▶ EXERCISE DIRECTIONS:
Every line of the data below needs to be reproduced exactly.

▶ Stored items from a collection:
_ _ _

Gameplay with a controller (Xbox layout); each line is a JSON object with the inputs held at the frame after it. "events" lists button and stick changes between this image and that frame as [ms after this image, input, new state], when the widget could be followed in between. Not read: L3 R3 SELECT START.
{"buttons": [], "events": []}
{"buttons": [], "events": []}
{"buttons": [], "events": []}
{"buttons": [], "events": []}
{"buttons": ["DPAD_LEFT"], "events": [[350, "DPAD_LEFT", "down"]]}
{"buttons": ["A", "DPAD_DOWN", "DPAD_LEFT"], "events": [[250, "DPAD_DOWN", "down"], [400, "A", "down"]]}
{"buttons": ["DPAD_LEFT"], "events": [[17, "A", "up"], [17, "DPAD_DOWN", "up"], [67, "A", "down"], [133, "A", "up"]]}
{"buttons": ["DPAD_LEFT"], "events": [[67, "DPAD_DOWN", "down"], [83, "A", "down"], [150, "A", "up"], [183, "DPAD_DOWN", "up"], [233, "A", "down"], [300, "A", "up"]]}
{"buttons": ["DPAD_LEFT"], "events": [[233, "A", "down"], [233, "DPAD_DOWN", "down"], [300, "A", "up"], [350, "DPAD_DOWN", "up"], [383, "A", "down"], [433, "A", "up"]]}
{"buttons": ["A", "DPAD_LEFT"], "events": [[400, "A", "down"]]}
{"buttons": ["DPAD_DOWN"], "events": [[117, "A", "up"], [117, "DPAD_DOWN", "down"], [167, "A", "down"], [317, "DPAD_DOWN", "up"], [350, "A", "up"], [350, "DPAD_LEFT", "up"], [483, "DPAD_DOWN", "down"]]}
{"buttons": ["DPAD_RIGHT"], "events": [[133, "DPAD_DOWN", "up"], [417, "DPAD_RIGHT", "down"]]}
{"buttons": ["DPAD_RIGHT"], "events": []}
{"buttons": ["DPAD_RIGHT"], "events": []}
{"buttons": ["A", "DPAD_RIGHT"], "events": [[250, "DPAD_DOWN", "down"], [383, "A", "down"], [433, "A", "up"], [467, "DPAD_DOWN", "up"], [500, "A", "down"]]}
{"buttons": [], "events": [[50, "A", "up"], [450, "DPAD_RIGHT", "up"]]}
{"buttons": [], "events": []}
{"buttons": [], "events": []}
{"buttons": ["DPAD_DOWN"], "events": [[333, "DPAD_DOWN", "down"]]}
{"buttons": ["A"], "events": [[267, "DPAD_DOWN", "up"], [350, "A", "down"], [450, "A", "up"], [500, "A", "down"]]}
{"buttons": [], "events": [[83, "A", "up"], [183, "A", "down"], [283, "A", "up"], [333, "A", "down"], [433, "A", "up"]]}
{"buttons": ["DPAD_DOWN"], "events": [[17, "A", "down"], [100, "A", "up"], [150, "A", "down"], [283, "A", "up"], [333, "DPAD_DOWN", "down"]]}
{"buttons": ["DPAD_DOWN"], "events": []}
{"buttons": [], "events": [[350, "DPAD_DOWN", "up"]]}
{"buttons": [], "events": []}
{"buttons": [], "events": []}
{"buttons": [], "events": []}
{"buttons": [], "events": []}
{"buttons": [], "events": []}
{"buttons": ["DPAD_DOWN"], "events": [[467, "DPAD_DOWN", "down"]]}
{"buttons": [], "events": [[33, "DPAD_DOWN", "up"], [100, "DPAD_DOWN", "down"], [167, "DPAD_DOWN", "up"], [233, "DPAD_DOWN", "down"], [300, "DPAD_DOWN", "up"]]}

_ _ _

▶ RESULT FOR THIS TASK:
Gameplay with a controller (Xbox layout); each line is a JSON object with the inputs held at the frame after it. "events" lists button and stick changes between this image and that frame as [ms after this image, input, new state], when the widget could be followed in between. Not read: L3 R3 SELECT START.
{"buttons": [], "events": []}
{"buttons": [], "events": []}
{"buttons": [], "events": []}
{"buttons": [], "events": []}
{"buttons": ["DPAD_LEFT"], "events": [[350, "DPAD_LEFT", "down"]]}
{"buttons": ["A", "DPAD_DOWN", "DPAD_LEFT"], "events": [[250, "DPAD_DOWN", "down"], [400, "A", "down"]]}
{"buttons": ["DPAD_LEFT"], "events": [[17, "A", "up"], [17, "DPAD_DOWN", "up"], [67, "A", "down"], [133, "A", "up"]]}
{"buttons": ["DPAD_LEFT"], "events": [[67, "DPAD_DOWN", "down"], [83, "A", "down"], [150, "A", "up"], [183, "DPAD_DOWN", "up"], [233, "A", "down"], [300, "A", "up"]]}
{"buttons": ["DPAD_LEFT"], "events": [[233, "A", "down"], [233, "DPAD_DOWN", "down"], [300, "A", "up"], [350, "DPAD_DOWN", "up"], [383, "A", "down"], [433, "A", "up"]]}
{"buttons": ["A", "DPAD_LEFT"], "events": [[400, "A", "down"]]}
{"buttons": ["DPAD_DOWN"], "events": [[117, "A", "up"], [117, "DPAD_DOWN", "down"], [167, "A", "down"], [317, "DPAD_DOWN", "up"], [350, "A", "up"], [350, "DPAD_LEFT", "up"], [483, "DPAD_DOWN", "down"]]}
{"buttons": ["DPAD_RIGHT"], "events": [[133, "DPAD_DOWN", "up"], [417, "DPAD_RIGHT", "down"]]}
{"buttons": ["DPAD_RIGHT"], "events": []}
{"buttons": ["DPAD_RIGHT"], "events": []}
{"buttons": ["A", "DPAD_RIGHT"], "events": [[250, "DPAD_DOWN", "down"], [383, "A", "down"], [433, "A", "up"], [467, "DPAD_DOWN", "up"], [500, "A", "down"]]}
{"buttons": [], "events": [[50, "A", "up"], [450, "DPAD_RIGHT", "up"]]}
{"buttons": [], "events": []}
{"buttons": [], "events": []}
{"buttons": ["DPAD_DOWN"], "events": [[333, "DPAD_DOWN", "down"]]}
{"buttons": ["A"], "events": [[267, "DPAD_DOWN", "up"], [350, "A", "down"], [450, "A", "up"], [500, "A", "down"]]}
{"buttons": [], "events": [[83, "A", "up"], [183, "A", "down"], [283, "A", "up"], [333, "A", "down"], [433, "A", "up"]]}
{"buttons": ["DPAD_DOWN"], "events": [[17, "A", "down"], [100, "A", "up"], [150, "A", "down"], [283, "A", "up"], [333, "DPAD_DOWN", "down"]]}
{"buttons": ["DPAD_DOWN"], "events": []}
{"buttons": [], "events": [[350, "DPAD_DOWN", "up"]]}
{"buttons": [], "events": []}
{"buttons": [], "events": []}
{"buttons": [], "events": []}
{"buttons": [], "events": []}
{"buttons": [], "events": []}
{"buttons": ["DPAD_DOWN"], "events": [[467, "DPAD_DOWN", "down"]]}
{"buttons": [], "events": [[33, "DPAD_DOWN", "up"], [100, "DPAD_DOWN", "down"], [167, "DPAD_DOWN", "up"], [233, "DPAD_DOWN", "down"], [300, "DPAD_DOWN", "up"]]}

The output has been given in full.